Gemini Flash 2.5 lite does 400 tokens/sec. Is there benefit to going faster than...

atls · 2026-02-20T14:53:00 1771599180

There is also the use case of delegating tasks programmatically to an LLM, for example, transforming unstructured data to structured data. This task often can’t be done reliably without either 1. lots of manual work, or 2. intelligence, especially when the structure of the individual data pieces are unknown.

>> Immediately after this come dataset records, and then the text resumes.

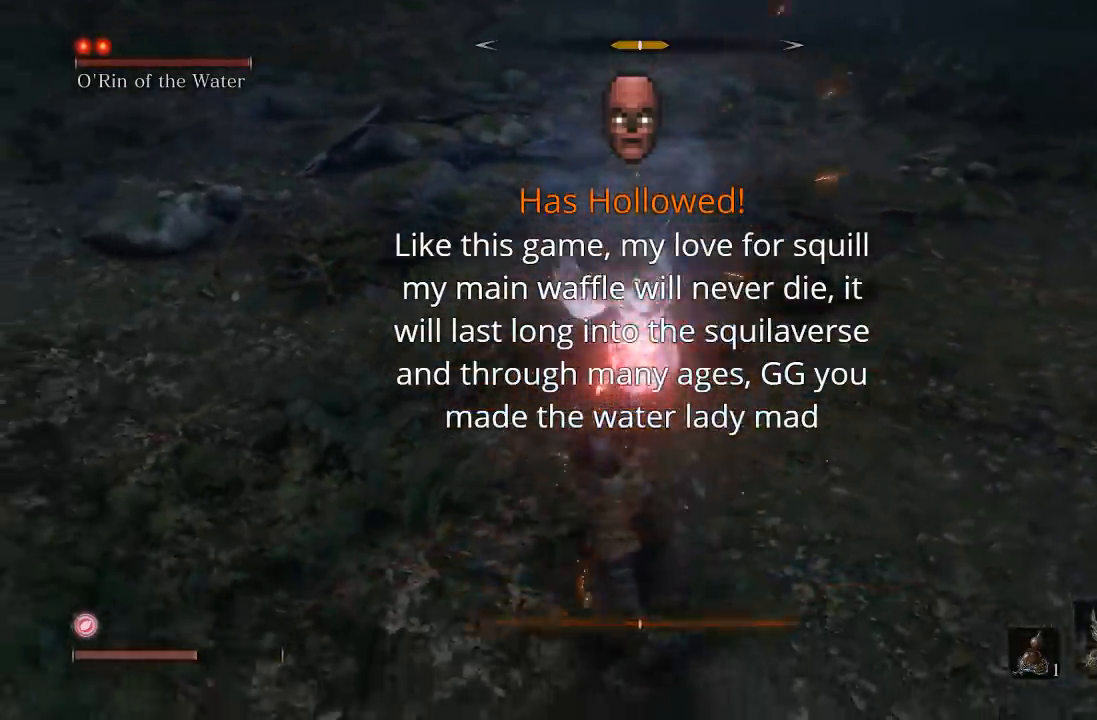
{"dt_ms": 500, "buttons": [], "left_stick": "center", "right_stick": "center", "events": [[83, "left_stick", "left"], [233, "left_stick", "center"], [383, "B", "down"], [450, "B", "up"]]}
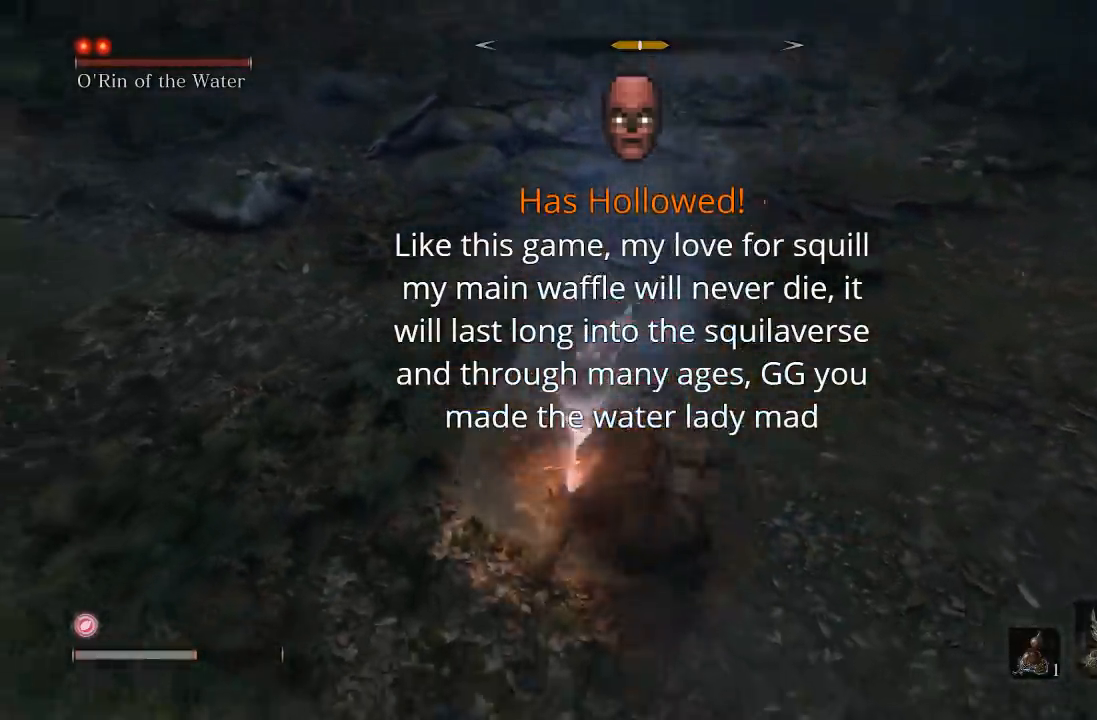
{"dt_ms": 500, "buttons": [], "left_stick": "up", "right_stick": "center", "events": [[350, "left_stick", "up"]]}
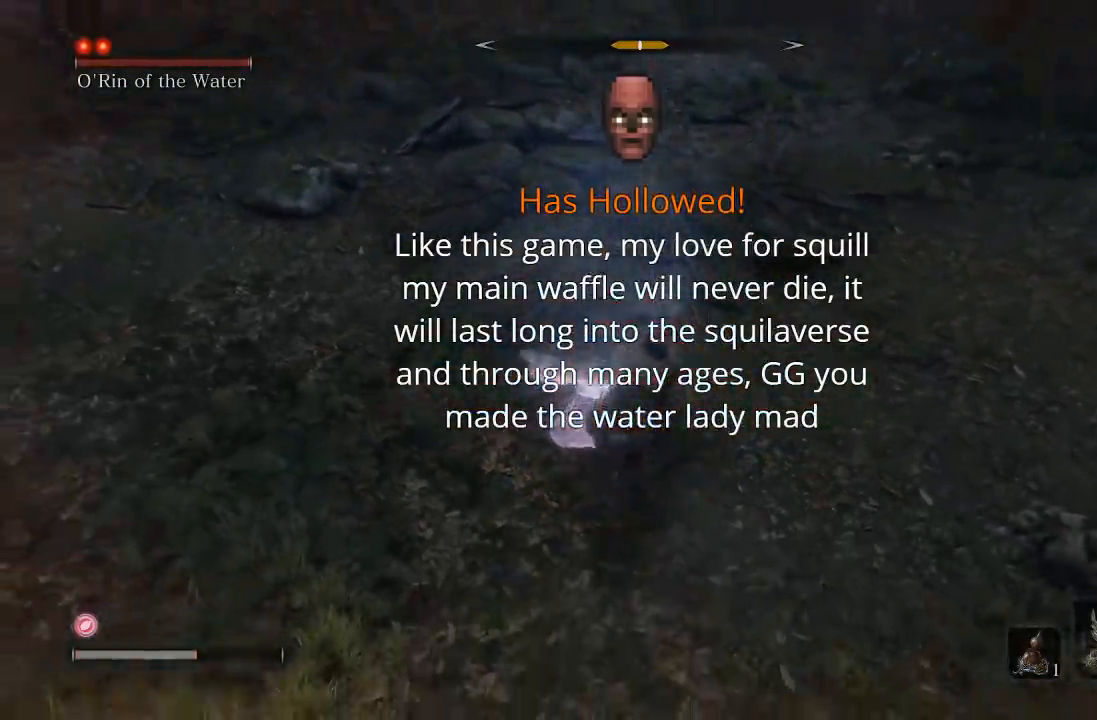
{"dt_ms": 500, "buttons": [], "left_stick": "center", "right_stick": "center", "events": [[150, "left_stick", "center"], [233, "left_stick", "left"], [433, "left_stick", "center"]]}
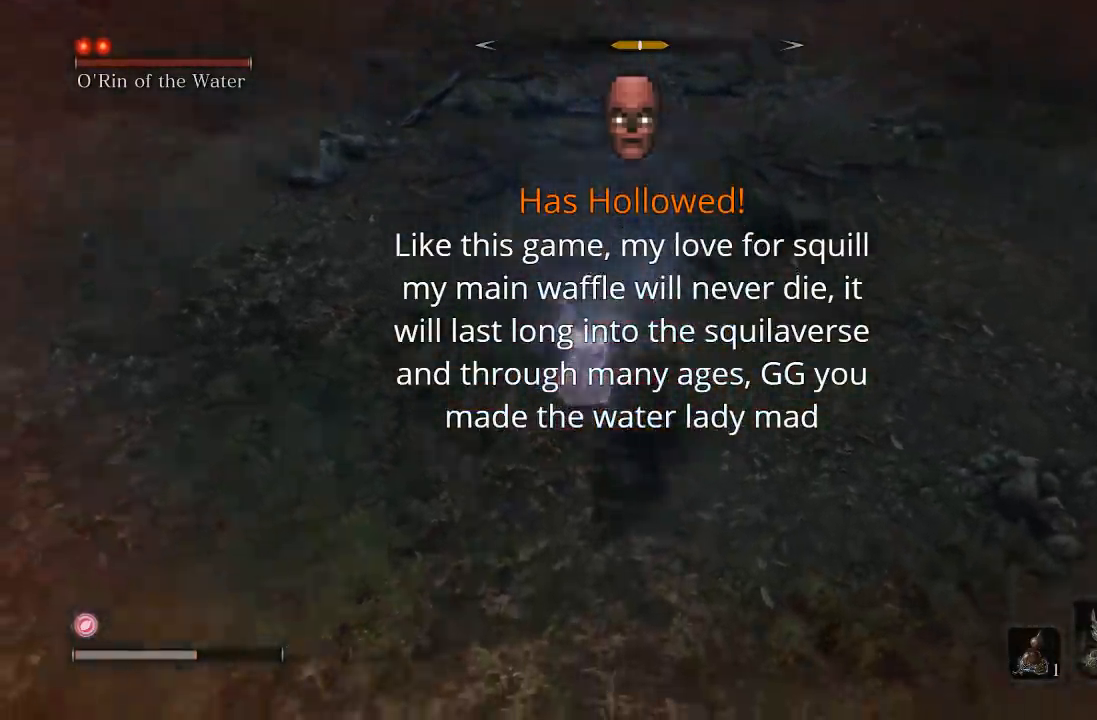
{"dt_ms": 500, "buttons": [], "left_stick": "up", "right_stick": "center", "events": [[183, "left_stick", "up"]]}
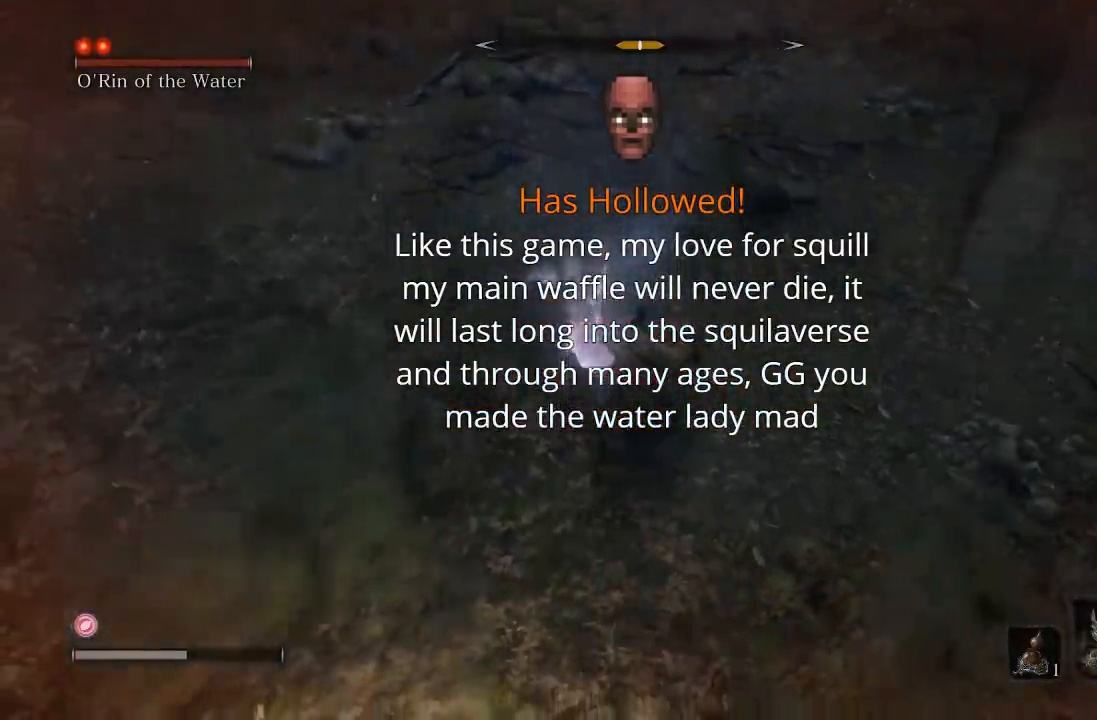
{"dt_ms": 500, "buttons": [], "left_stick": "up", "right_stick": "center", "events": [[50, "right_stick", "up-left"], [83, "left_stick", "center"], [217, "right_stick", "center"], [350, "right_stick", "up-left"], [417, "left_stick", "up"], [500, "right_stick", "center"]]}
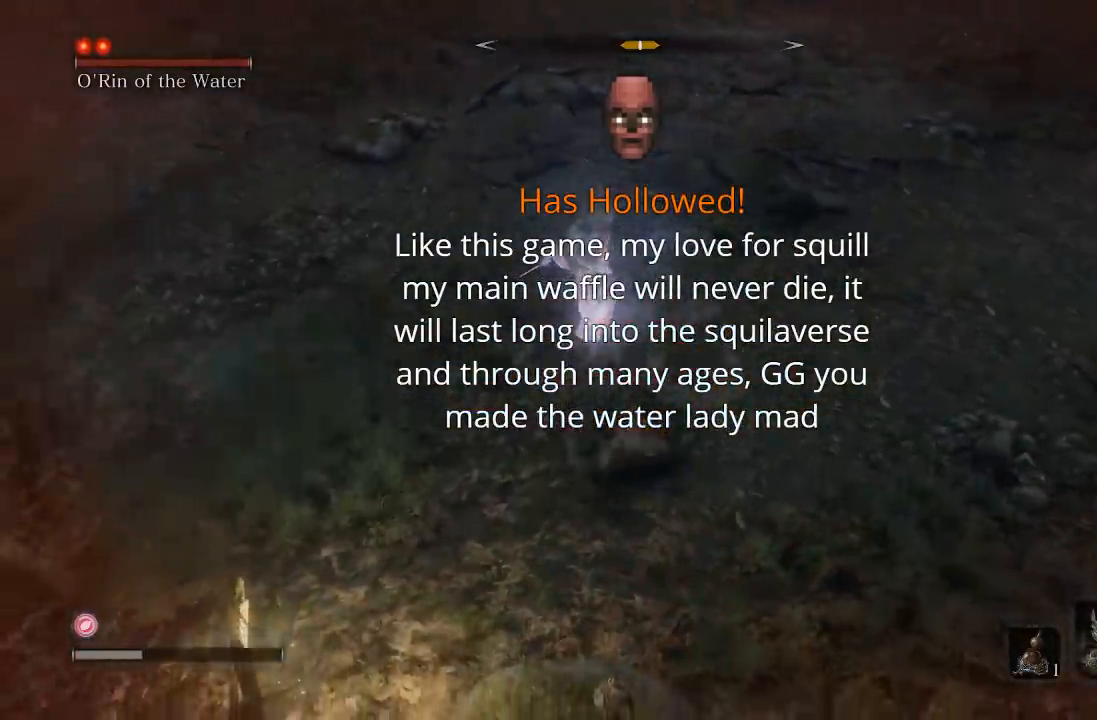
{"dt_ms": 500, "buttons": [], "left_stick": "up", "right_stick": "left", "events": [[150, "right_stick", "left"], [167, "left_stick", "center"], [233, "right_stick", "up-left"], [333, "right_stick", "center"], [367, "left_stick", "up"], [483, "right_stick", "left"]]}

Problems like these can be much more efficiently solved by LLMs, and if you imagine these programs are processing very large datasets, then sub-millisecond inference is crucial.

xnx · 2026-02-20T15:17:37 1771600657

Aren't such tasks inherently parrallelizable?

booli · 2026-02-20T13:45:59 1771595159

Agents also "read", so yes there is. Think about spinning up 10, 20, 100 sub agents for a small task and they all return near instant. That's the usecase, not the chatbot.

xi_studio · 2026-02-20T15:55:15 1771602915

Agents already bypass human inference time, if it can input-output instantly it can also loop it generating near instantly long cached tasks

cheema33 · 2026-02-20T14:09:05 1771596545

Yes. You can allow multiple people to use a single chip. A slower solution will be able to service far fewer users.

xnx · 2026-02-20T14:27:55 1771597675

Right, but it is also possible it's cheaper to use 42 Google TPUs for a second than one of these.